What you will do –
Print a faithful copy of the data below, word for word, with the pictures left out.

Source material –
********************

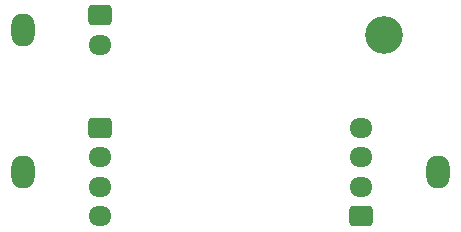
<source format=gbr>
%TF.GenerationSoftware,KiCad,Pcbnew,8.0.3*%
%TF.CreationDate,2024-06-27T16:33:06+09:00*%
%TF.ProjectId,UART-RS485 Read only,55415254-2d52-4533-9438-352052656164,rev?*%
%TF.SameCoordinates,Original*%
%TF.FileFunction,Soldermask,Bot*%
%TF.FilePolarity,Negative*%
%FSLAX46Y46*%
G04 Gerber Fmt 4.6, Leading zero omitted, Abs format (unit mm)*
G04 Created by KiCad (PCBNEW 8.0.3) date 2024-06-27 16:33:06*
%MOMM*%
%LPD*%
G01*
G04 APERTURE LIST*
G04 Aperture macros list*
%AMRoundRect*
0 Rectangle with rounded corners*
0 $1 Rounding radius*
0 $2 $3 $4 $5 $6 $7 $8 $9 X,Y pos of 4 corners*
0 Add a 4 corners polygon primitive as box body*
4,1,4,$2,$3,$4,$5,$6,$7,$8,$9,$2,$3,0*
0 Add four circle primitives for the rounded corners*
1,1,$1+$1,$2,$3*
1,1,$1+$1,$4,$5*
1,1,$1+$1,$6,$7*
1,1,$1+$1,$8,$9*
0 Add four rect primitives between the rounded corners*
20,1,$1+$1,$2,$3,$4,$5,0*
20,1,$1+$1,$4,$5,$6,$7,0*
20,1,$1+$1,$6,$7,$8,$9,0*
20,1,$1+$1,$8,$9,$2,$3,0*%
G04 Aperture macros list end*
%ADD10O,2.000000X2.800000*%
%ADD11RoundRect,0.250000X-0.725000X0.600000X-0.725000X-0.600000X0.725000X-0.600000X0.725000X0.600000X0*%
%ADD12O,1.950000X1.700000*%
%ADD13RoundRect,0.250000X0.725000X-0.600000X0.725000X0.600000X-0.725000X0.600000X-0.725000X-0.600000X0*%
%ADD14C,3.200000*%
G04 APERTURE END LIST*
D10*
%TO.C,J1*%
X141410000Y-93450000D03*
D11*
X147910000Y-92200000D03*
D12*
X147910000Y-94700000D03*
%TD*%
D10*
%TO.C,J3*%
X176570000Y-105490000D03*
D13*
X170070000Y-109240000D03*
D12*
X170070000Y-106740000D03*
X170070000Y-104240000D03*
X170070000Y-101740000D03*
%TD*%
D10*
%TO.C,J2*%
X141410000Y-105480000D03*
D11*
X147910000Y-101730000D03*
D12*
X147910000Y-104230000D03*
X147910000Y-106730000D03*
X147910000Y-109230000D03*
%TD*%
D14*
%TO.C,H1*%
X172030000Y-93910000D03*
%TD*%
M02*

</source>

********************

Answer area –
<source format=gbr>
%TF.GenerationSoftware,KiCad,Pcbnew,8.0.3*%
%TF.CreationDate,2024-06-27T16:33:06+09:00*%
%TF.ProjectId,UART-RS485 Read only,55415254-2d52-4533-9438-352052656164,rev?*%
%TF.SameCoordinates,Original*%
%TF.FileFunction,Soldermask,Bot*%
%TF.FilePolarity,Negative*%
%FSLAX46Y46*%
G04 Gerber Fmt 4.6, Leading zero omitted, Abs format (unit mm)*
G04 Created by KiCad (PCBNEW 8.0.3) date 2024-06-27 16:33:06*
%MOMM*%
%LPD*%
G01*
G04 APERTURE LIST*
G04 Aperture macros list*
%AMRoundRect*
0 Rectangle with rounded corners*
0 $1 Rounding radius*
0 $2 $3 $4 $5 $6 $7 $8 $9 X,Y pos of 4 corners*
0 Add a 4 corners polygon primitive as box body*
4,1,4,$2,$3,$4,$5,$6,$7,$8,$9,$2,$3,0*
0 Add four circle primitives for the rounded corners*
1,1,$1+$1,$2,$3*
1,1,$1+$1,$4,$5*
1,1,$1+$1,$6,$7*
1,1,$1+$1,$8,$9*
0 Add four rect primitives between the rounded corners*
20,1,$1+$1,$2,$3,$4,$5,0*
20,1,$1+$1,$4,$5,$6,$7,0*
20,1,$1+$1,$6,$7,$8,$9,0*
20,1,$1+$1,$8,$9,$2,$3,0*%
G04 Aperture macros list end*
%ADD10O,2.000000X2.800000*%
%ADD11RoundRect,0.250000X-0.725000X0.600000X-0.725000X-0.600000X0.725000X-0.600000X0.725000X0.600000X0*%
%ADD12O,1.950000X1.700000*%
%ADD13RoundRect,0.250000X0.725000X-0.600000X0.725000X0.600000X-0.725000X0.600000X-0.725000X-0.600000X0*%
%ADD14C,3.200000*%
G04 APERTURE END LIST*
D10*
%TO.C,J1*%
X141410000Y-93450000D03*
D11*
X147910000Y-92200000D03*
D12*
X147910000Y-94700000D03*
%TD*%
D10*
%TO.C,J3*%
X176570000Y-105490000D03*
D13*
X170070000Y-109240000D03*
D12*
X170070000Y-106740000D03*
X170070000Y-104240000D03*
X170070000Y-101740000D03*
%TD*%
D10*
%TO.C,J2*%
X141410000Y-105480000D03*
D11*
X147910000Y-101730000D03*
D12*
X147910000Y-104230000D03*
X147910000Y-106730000D03*
X147910000Y-109230000D03*
%TD*%
D14*
%TO.C,H1*%
X172030000Y-93910000D03*
%TD*%
M02*

</source>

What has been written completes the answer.